* **The input**

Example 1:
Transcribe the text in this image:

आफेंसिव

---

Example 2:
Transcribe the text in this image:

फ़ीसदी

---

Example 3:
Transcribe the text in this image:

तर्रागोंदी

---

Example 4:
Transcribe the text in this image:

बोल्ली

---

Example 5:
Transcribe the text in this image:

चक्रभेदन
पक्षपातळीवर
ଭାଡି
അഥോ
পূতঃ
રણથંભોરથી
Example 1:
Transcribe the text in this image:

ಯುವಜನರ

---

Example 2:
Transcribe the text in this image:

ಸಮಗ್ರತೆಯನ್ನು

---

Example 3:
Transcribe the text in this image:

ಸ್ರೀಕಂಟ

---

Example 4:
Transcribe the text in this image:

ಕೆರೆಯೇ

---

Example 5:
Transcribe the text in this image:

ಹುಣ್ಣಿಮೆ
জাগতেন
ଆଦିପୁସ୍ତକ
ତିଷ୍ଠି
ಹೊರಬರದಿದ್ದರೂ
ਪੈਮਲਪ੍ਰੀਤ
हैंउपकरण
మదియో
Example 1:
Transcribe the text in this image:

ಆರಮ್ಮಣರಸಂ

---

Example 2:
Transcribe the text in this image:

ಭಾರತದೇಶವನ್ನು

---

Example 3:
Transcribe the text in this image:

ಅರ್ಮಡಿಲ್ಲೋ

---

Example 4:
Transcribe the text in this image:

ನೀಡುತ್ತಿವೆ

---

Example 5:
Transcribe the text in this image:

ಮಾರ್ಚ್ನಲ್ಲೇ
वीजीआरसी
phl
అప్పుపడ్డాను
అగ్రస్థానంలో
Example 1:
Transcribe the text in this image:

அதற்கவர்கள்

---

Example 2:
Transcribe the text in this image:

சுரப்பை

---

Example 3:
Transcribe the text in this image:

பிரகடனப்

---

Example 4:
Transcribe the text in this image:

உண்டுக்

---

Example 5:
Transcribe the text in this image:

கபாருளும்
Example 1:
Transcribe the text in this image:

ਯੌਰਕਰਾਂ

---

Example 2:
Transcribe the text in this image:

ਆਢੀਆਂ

* **Task objective**
Quote all of the rows above word for word, without altering a single character.

* **Task result**
Example 1:
Transcribe the text in this image:

आफेंसिव

---

Example 2:
Transcribe the text in this image:

फ़ीसदी

---

Example 3:
Transcribe the text in this image:

तर्रागोंदी

---

Example 4:
Transcribe the text in this image:

बोल्ली

---

Example 5:
Transcribe the text in this image:

चक्रभेदन
पक्षपातळीवर
ଭାଡି
അഥോ
পূতঃ
રણથંભોરથી
Example 1:
Transcribe the text in this image:

ಯುವಜನರ

---

Example 2:
Transcribe the text in this image:

ಸಮಗ್ರತೆಯನ್ನು

---

Example 3:
Transcribe the text in this image:

ಸ್ರೀಕಂಟ

---

Example 4:
Transcribe the text in this image:

ಕೆರೆಯೇ

---

Example 5:
Transcribe the text in this image:

ಹುಣ್ಣಿಮೆ
জাগতেন
ଆଦିପୁସ୍ତକ
ତିଷ୍ଠି
ಹೊರಬರದಿದ್ದರೂ
ਪੈਮਲਪ੍ਰੀਤ
हैंउपकरण
మదియో
Example 1:
Transcribe the text in this image:

ಆರಮ್ಮಣರಸಂ

---

Example 2:
Transcribe the text in this image:

ಭಾರತದೇಶವನ್ನು

---

Example 3:
Transcribe the text in this image:

ಅರ್ಮಡಿಲ್ಲೋ

---

Example 4:
Transcribe the text in this image:

ನೀಡುತ್ತಿವೆ

---

Example 5:
Transcribe the text in this image:

ಮಾರ್ಚ್ನಲ್ಲೇ
वीजीआरसी
phl
అప్పుపడ్డాను
అగ్రస్థానంలో
Example 1:
Transcribe the text in this image:

அதற்கவர்கள்

---

Example 2:
Transcribe the text in this image:

சுரப்பை

---

Example 3:
Transcribe the text in this image:

பிரகடனப்

---

Example 4:
Transcribe the text in this image:

உண்டுக்

---

Example 5:
Transcribe the text in this image:

கபாருளும்
Example 1:
Transcribe the text in this image:

ਯੌਰਕਰਾਂ

---

Example 2:
Transcribe the text in this image:

ਆਢੀਆਂ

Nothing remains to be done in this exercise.